Née dans une banlieue plutôt rurale de Chicago, Loïe Fuller grandit au gré des déménagements successifs de sa famille, qui appartient à la classe moyenne. Elle n’est pas formée à la danse, mais fait ses débuts d’actrice alors qu’elle est encore enfant. De son enfance bohème, elle garde le goût du changement, et passe les premières années de sa carrière à se déplacer au gré de ses contrats. Elle arrive en France en 1892, trois ans après l’Exposition universelle de 1889 pendant laquelle la Tour Eiffel est inaugurée. Huit ans plus tard, elle est la star de l’Exposition Universelle de 1900 ; en l’espace de quelques années, la petite native de l’Illinois est devenue la coqueluche de Paris, « La Loïe Fuller », « la Fée lumière », « la Fée électricité ».

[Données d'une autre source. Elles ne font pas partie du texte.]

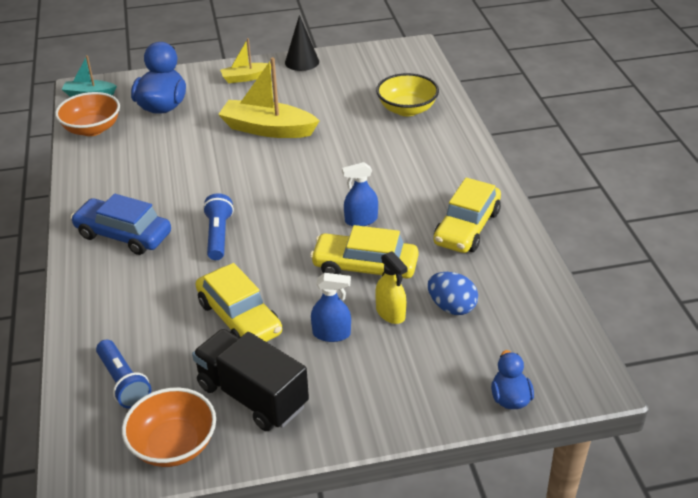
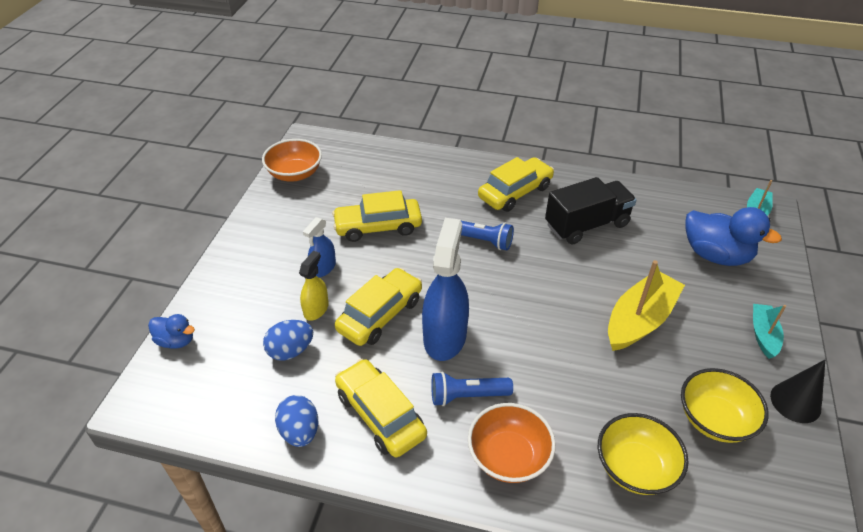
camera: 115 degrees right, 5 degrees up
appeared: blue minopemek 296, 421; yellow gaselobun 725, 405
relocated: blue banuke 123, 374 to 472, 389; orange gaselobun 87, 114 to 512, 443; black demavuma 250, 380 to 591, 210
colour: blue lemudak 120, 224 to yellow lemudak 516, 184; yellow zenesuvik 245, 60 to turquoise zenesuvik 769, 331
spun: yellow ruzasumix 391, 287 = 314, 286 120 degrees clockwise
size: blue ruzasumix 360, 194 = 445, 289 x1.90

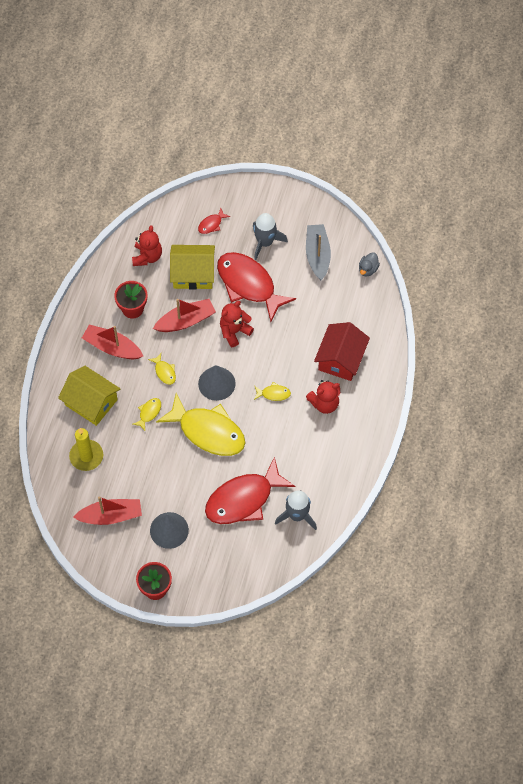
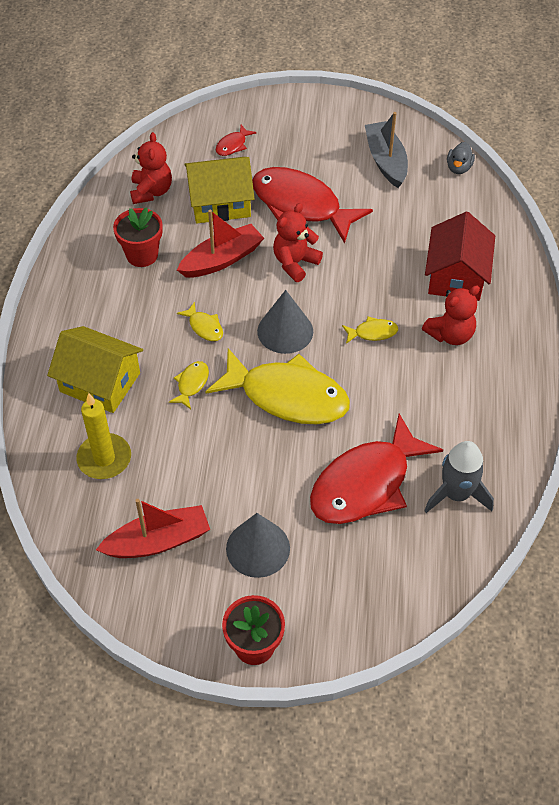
camera: 10 degrees left, 10 degrees down
missing: red zenesuvik 112, 341; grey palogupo 270, 236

Dans son autobiographie, elle explique comment est née sa « danse serpentine ». Alors simple skirt dancer – une danse qui fait fureur aux États-Unis et au Royaume-Uni, qui consiste pour la danseuse à faire voltiger son ample jupe – elle tente de rendre plus spectaculaire cette technique hybride en y ajoutant des pas inspirés de la danse classique mêlés à ce qu’on appelle clog dancing (une sorte d’ancêtre des claquettes, exécutée en sabots). Fuller rallonge la jupe et invente un système pour la faire ondoyer autour de la danseuse comme le battement des ailes d’un papillon. Sa technique est aussitôt plagiée, et les procès intentés par Fuller pour faire reconnaître qu’elle est l’auteure de cette technique restent sans effet ; elle reste par la suite obsédée par la question de la propriété artistique et intellectuelle, et dépose de nombreux brevets pour toutes ses inventions. Son expérience du monde du théâtre l’amène en outre à développer une ingéniosité et une résilience exceptionnelles. Fuller n’est pas une danseuse, comme on ne cesse de le lui rappeler : les imprésarios et managers américains qu’elle consulte lui rient au nez et l’encouragent à s’en tenir à faire l’actrice. Elle n’a pas plus de succès à l’Opéra de Paris, où elle se présente à son arrivée en France. « Académie nationale de chorégraphie ! Je croyais encore, naïvement, aux étiquettes. Et j’imaginais qu’un Institut de cette sorte devait se faire accueillant aux novatrices de la danse. Mon illusion, hélas ! devait être de courte durée », se souvient Fuller dans l’autobiographie Quinze ans de ma vie. C’est donc au music-hall, aux Folies-Bergère plus précisément, qu’elle fait ses débuts parisiens.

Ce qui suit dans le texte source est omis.